Articles récents \ France \ Économie Emilie, un amour de caissière

 

Emilie est arrivée de Madagascar en France en 1972, «je me suis intégrée de tout mon cœur». Elle n’est revenue dans son île d’origine que deux fois, en 1996 et en 2000. Sa vie est en France. Portrait d’un amour de caissière.

 
A 12 ans elle lit beaucoup, des romans de grands auteurs français, rêve en regardant la tour Eiffel à la télévision. Son destin se joue à ce moment là, elle vivra à Paris.
Entourée de nombreux frères et sœurs, elle reçoit une éducation assez stricte car dit-elle « la société malgache n’est pas très ouverte ».
Elle rencontre son mari, au lycée, à 16 ans. Il part en France poursuivre ses études puis revient la chercher pour l’épouser. Elle a deux enfants avec lui, une fille de 40 ans et une autre de 22 ans. Mère à 21 ans elle n’a plus eu envie d’avoir un deuxième enfant avant l’âge de 39 ans. Son premier accouchement fut difficile, presque un traumatisme.
Le mari d’Émilie est graphiste. Lorsqu’elle commence à chercher un emploi, il lui propose un poste à ses côtés, mais Émilie ne souhaite pas travailler avec son mari. Alors très vite elle trouve un emploi de caissière qu’elle ne quittera plus.
Radieuse Émilie
Derrière sa caisse, Émilie accueille chacun-e avec un petit mot et un sourire éclatant. Elle connaît la vie de nombre de ses client-e-s . Elle s’inquiète pour ce petit monsieur qui vient de perdre sa femme, elle demande à une jeune femme si son dernier voyage s’est bien passé et à un papa si la petite dernière a de meilleures notes à l’école. Elle connaît le prénom de beaucoup d’entre eux, en tutoie certain-e-s. Lorsqu’elle ne voit plus certains-e-s habitué-e-s, Émilie s’inquiète, tente d’avoir des nouvelles.
C’est un réel plaisir de faire ses courses au Franprix où travaille Émilie. La queue est interminable devant sa caisse, deux fois plus longue que devant les autres caisses. Ses client-e-s, fidèles l’adorent. Certain-e-s qui ont quitté le quartier depuis des années mais font parfois des kilomètres pour revenir la voir. D’autres ont changé leurs habitudes, leur jour de courses pour elle. Devant sa caisse, beaucoup font connaissance, se sourient, parlent de cette caissière exceptionnelle.
Émilie reçoit aussi beaucoup de ses clients. On lui apporte des produits de son pays d’origine, du thé, de la vanille, de la cannelle. Quand quelqu’un se rend à la Réunion ou à Madagascar, l’habitude est de lui demander ce qu’elle veut. On lui donne aussi des invitations à des vernissages d’exposition. On lui demande des nouvelles de ses filles.
Les amoureux d’Emilie 
Elle a ses amoureux aussi. Comme ce facétieux boucher arabe du quartier qui lui déclare sa flamme «tu es mon amour Émilie» tout en la traitant de raciste «mais comment je suis raciste, pourquoi ?» répond la belle hilare «tu es raciste, tu ne veux pas céder» réplique le boucher amoureux, devant les client-e-s mort-e-s de rire. Le sketch est bien réglé entre eux.

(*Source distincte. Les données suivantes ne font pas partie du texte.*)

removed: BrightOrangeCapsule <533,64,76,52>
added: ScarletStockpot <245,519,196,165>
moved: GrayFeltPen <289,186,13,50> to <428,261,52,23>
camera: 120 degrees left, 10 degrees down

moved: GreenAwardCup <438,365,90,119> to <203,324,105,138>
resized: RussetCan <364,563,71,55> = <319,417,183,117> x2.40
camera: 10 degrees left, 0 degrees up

Elle a parfois la surprise de voir de jeunes client-e-s la saluer, eux la connaissent depuis qu’elles-ils sont tout petit-e-s. Elle ne les reconnaît pas mais elle les a tou-te-s marqués.

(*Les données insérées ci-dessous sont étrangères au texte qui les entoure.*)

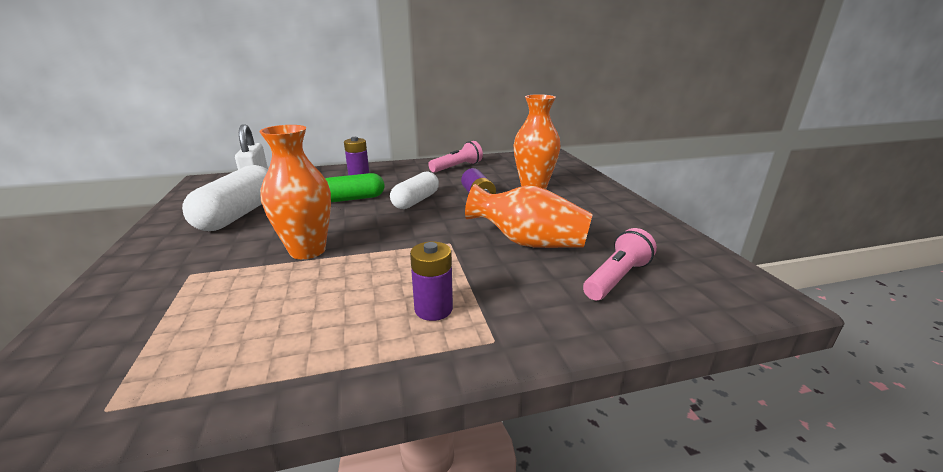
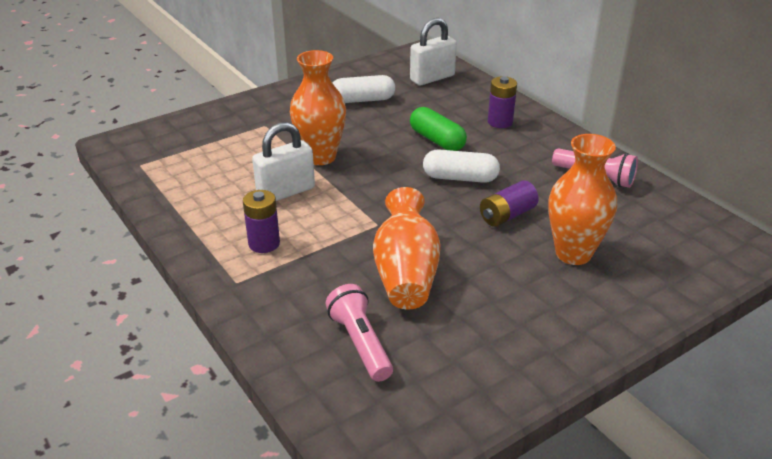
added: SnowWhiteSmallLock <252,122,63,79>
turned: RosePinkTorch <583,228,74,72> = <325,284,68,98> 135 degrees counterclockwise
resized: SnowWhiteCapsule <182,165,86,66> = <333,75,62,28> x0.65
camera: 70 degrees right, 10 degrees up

Émilie a une élégance naturelle qui se découvre derrière sa blouse de caissière. Sa mère fut une femme fort chic portant tout au long de l’année des escarpins à haut talon. Ses collègues la trouvent bizarre, trop élégante pour une caissière, elle se fiche de leurs opinions. Tou-te-s ou presque considèrent leur travail comme une corvée, Émilie s’y épanouie: «je prends du plaisir à travailler, je rencontre beaucoup de monde, je suis bien.»
Quand il y a eu des problèmes il y a quelques années avec la direction certain-e-s employé-e-s ont préféré partir, Émilie est restée «je ne me laisse jamais faire» explique t-elle dans un large sourire «je réponds toujours.» Ainsi dans les années 90 un nouveau directeur voulait la mettre dans les rayons mais Émilie aime trop le contact avec les client-e-s pour accepter. Le directeur a dû faire marche arrière.
Elle se trouve privilégiée, heureuse de sa vie.
Mais si elle n’envisage pas une seconde d’arrêter, elle sait ce qu’elle veut faire lorsqu’elle arrivera à l’âge de la retraite: aider les autres. Depuis des années, une fois par mois elle donne ses plaquettes, fière d’avoir sa carte de donneuse.
Émilie a programmé de continuer à donner et à sourire à la vie.